Passage to read:
1 Comment

  1. Dancing lowers the depression associated with Parkinson disease, and the benefits can be seen in multiple ways, a new study published in the Journal of Medical Internet Research involving York University researchers shows.

    It was very cool to see that dance had a positive effect on the mood circuits in the brain, which we could see in the imaging,” says Faculty of Health associate professor Joseph DeSouza, an author of the study. “These improvements that we could see on MRI brain scans were also reported by the participants via survey. Our study is the first to demonstrate these benefits across these two detection methods.”

    The study, published today, followed 23 participants in the Sharing Dance Parkinson’s program at Canada’s National Ballet School who had a diagnosis of Parkinson disease, as well as 11 healthy controls, who were mostly family members or caretakers of those with Parkinson disease. The participants took weekly dance classes for 8 months, which progressed from simple leg and foot work and pliés to interpretive movements, waltzes, and more complicated, choreographed dances.

    The researchers include DeSouza; former York PhD student Karolina Bearss, now a professor at Algoma University; former York PhD student Rebecca Barnstaple, now assistant professor of Creative Arts, Health and Wellness, cross-appointed with Theatre at the University of Guelph; and Rachel Bar, a former York undergraduate student who is now director of research and health at Canada’s National Ballet School. They honed in on a node in the brain, the subcallosal cingulate gyrus (SCG), that has been shown in previous research to be implicated in depression. They measured mood and depression scores in all participants using the Geriatric Depression Scale before and after every class and conducted regular MRI scans at York.

    The researchers found that after each dance class, reported depression rates dropped, and the effect was cumulative from class to class, with significant improvements after 8 months. They also found that the MRI scans showed reduced signals in a frontal-cortex brain region associated with emotional regulation and that in a smaller subset of the participants, a significant decrease in depression scores was correlated with changes in the SCG node.

Exercise:
Duplicate the part of the article on dance and Parkinson disease starting with "The researchers found" and going on through "the SCG node.".

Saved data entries
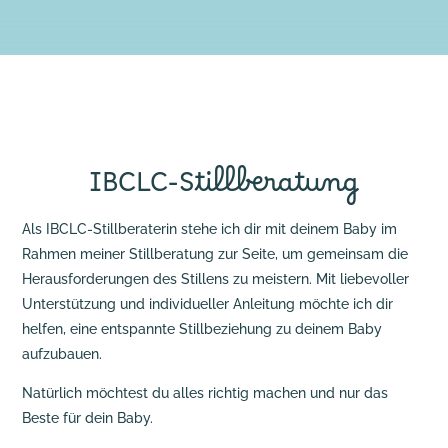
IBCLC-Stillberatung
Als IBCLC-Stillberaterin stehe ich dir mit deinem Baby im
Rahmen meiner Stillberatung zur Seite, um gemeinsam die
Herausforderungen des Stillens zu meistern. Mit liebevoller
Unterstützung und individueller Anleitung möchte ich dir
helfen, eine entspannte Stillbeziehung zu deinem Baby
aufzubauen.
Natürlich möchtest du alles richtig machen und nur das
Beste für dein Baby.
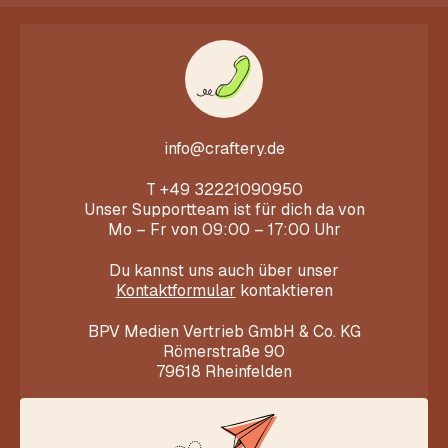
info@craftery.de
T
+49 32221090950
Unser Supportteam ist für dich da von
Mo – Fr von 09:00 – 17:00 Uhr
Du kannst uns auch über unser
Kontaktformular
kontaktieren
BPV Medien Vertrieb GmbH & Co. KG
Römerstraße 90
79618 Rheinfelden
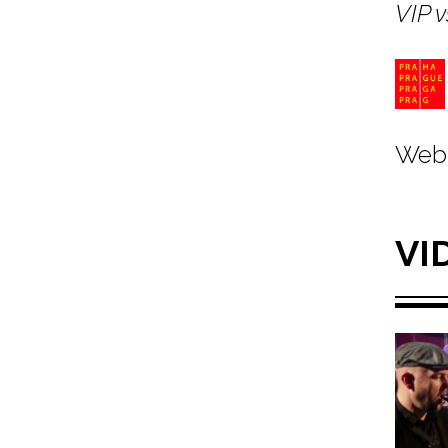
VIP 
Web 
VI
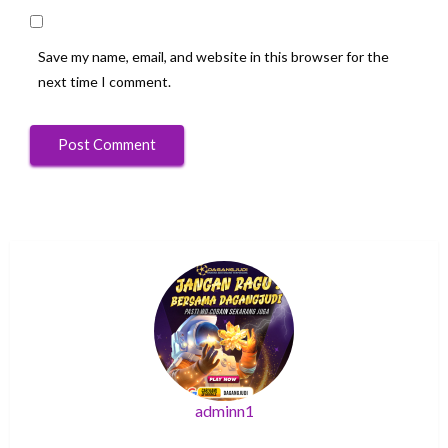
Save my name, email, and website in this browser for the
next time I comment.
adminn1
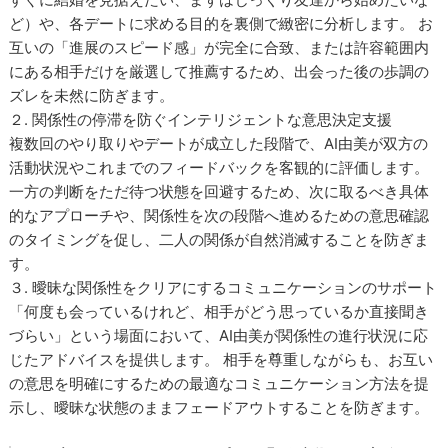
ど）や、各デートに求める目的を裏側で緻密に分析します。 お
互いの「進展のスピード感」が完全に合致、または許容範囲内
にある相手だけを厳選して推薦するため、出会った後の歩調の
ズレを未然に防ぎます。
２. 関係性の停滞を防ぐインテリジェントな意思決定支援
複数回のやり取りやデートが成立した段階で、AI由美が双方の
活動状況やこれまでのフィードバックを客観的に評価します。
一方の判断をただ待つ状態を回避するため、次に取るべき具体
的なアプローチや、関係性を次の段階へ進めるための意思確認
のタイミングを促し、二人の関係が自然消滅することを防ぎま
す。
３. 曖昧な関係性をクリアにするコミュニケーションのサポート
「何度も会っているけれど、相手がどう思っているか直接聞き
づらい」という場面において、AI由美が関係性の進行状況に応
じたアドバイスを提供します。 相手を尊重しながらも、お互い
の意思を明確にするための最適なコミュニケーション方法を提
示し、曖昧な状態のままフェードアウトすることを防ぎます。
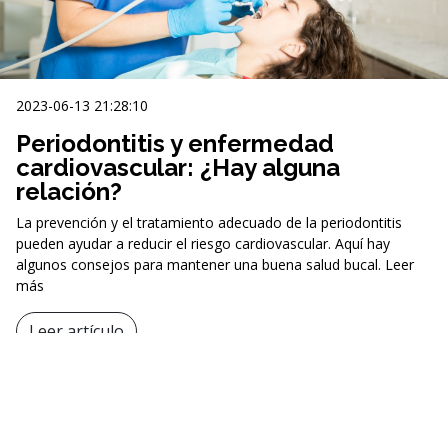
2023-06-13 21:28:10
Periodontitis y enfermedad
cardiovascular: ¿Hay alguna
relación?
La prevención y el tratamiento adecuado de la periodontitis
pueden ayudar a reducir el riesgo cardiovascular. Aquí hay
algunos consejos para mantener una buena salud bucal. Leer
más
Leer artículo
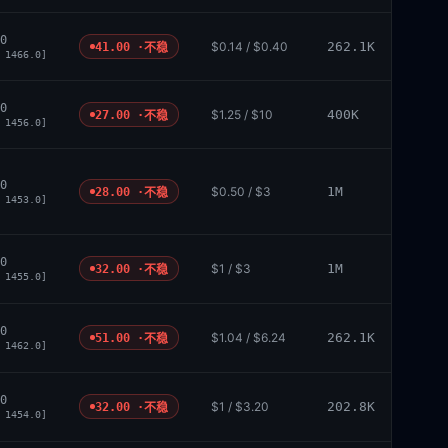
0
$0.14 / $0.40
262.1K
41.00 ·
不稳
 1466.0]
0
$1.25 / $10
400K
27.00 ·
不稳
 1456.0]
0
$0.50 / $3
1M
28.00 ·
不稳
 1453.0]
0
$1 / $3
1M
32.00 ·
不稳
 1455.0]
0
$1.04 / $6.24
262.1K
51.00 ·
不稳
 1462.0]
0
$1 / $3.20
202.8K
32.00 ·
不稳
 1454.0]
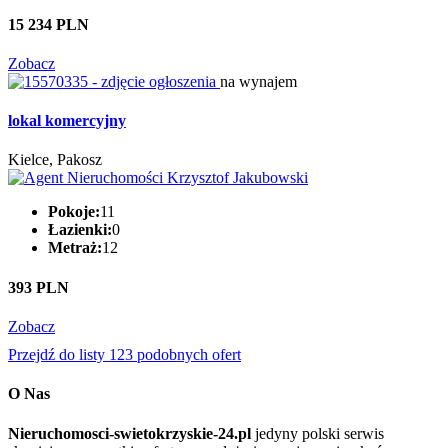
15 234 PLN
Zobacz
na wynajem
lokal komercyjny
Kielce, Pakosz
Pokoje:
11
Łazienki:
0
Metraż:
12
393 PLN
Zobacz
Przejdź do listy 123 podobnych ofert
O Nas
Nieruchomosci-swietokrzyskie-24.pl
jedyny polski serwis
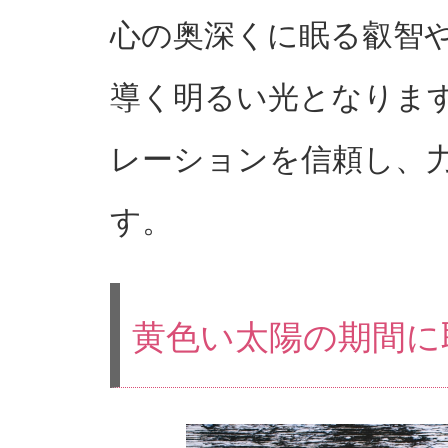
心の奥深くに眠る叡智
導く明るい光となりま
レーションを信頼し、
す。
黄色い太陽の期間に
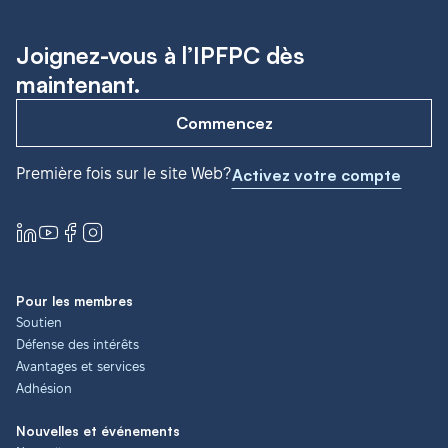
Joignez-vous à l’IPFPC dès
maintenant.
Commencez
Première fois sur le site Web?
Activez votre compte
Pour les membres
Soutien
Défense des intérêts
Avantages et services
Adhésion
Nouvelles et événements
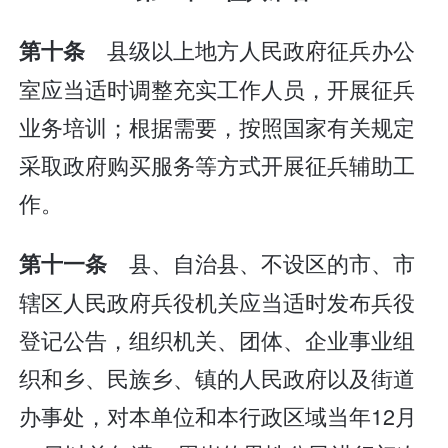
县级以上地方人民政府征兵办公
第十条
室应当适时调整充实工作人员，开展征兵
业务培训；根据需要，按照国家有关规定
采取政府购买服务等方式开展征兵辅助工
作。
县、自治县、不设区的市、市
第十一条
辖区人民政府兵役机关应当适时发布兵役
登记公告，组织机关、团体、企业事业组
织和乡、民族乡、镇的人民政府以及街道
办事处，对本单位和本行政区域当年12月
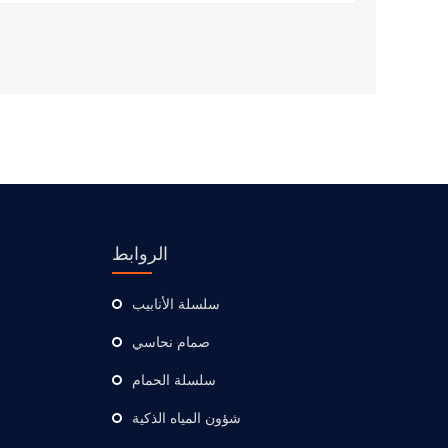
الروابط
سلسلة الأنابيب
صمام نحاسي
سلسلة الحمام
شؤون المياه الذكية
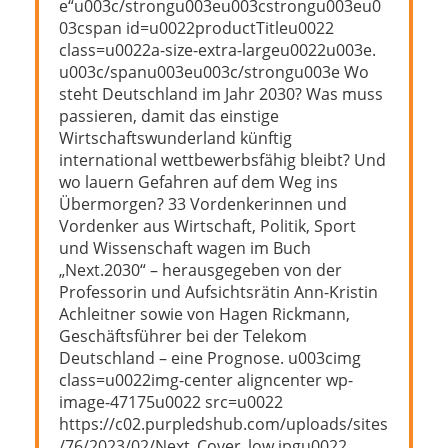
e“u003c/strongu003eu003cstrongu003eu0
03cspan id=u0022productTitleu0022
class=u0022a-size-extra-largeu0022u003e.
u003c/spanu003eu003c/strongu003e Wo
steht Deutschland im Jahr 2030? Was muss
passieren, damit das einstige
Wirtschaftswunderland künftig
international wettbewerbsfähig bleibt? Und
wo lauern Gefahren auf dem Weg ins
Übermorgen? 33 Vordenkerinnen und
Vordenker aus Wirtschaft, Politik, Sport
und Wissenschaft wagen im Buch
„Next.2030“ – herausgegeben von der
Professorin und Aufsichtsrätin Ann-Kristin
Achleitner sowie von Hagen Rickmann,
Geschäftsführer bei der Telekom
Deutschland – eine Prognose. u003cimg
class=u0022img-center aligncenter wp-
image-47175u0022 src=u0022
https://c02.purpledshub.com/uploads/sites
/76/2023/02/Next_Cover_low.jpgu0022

Written solution:
The researchers found that after each dance class, reported depression rates dropped, and the effect was cumulative from class to class, with significant improvements after 8 months. They also found that the MRI scans showed reduced signals in a frontal-cortex brain region associated with emotional regulation and that in a smaller subset of the participants, a significant decrease in depression scores was correlated with changes in the SCG node.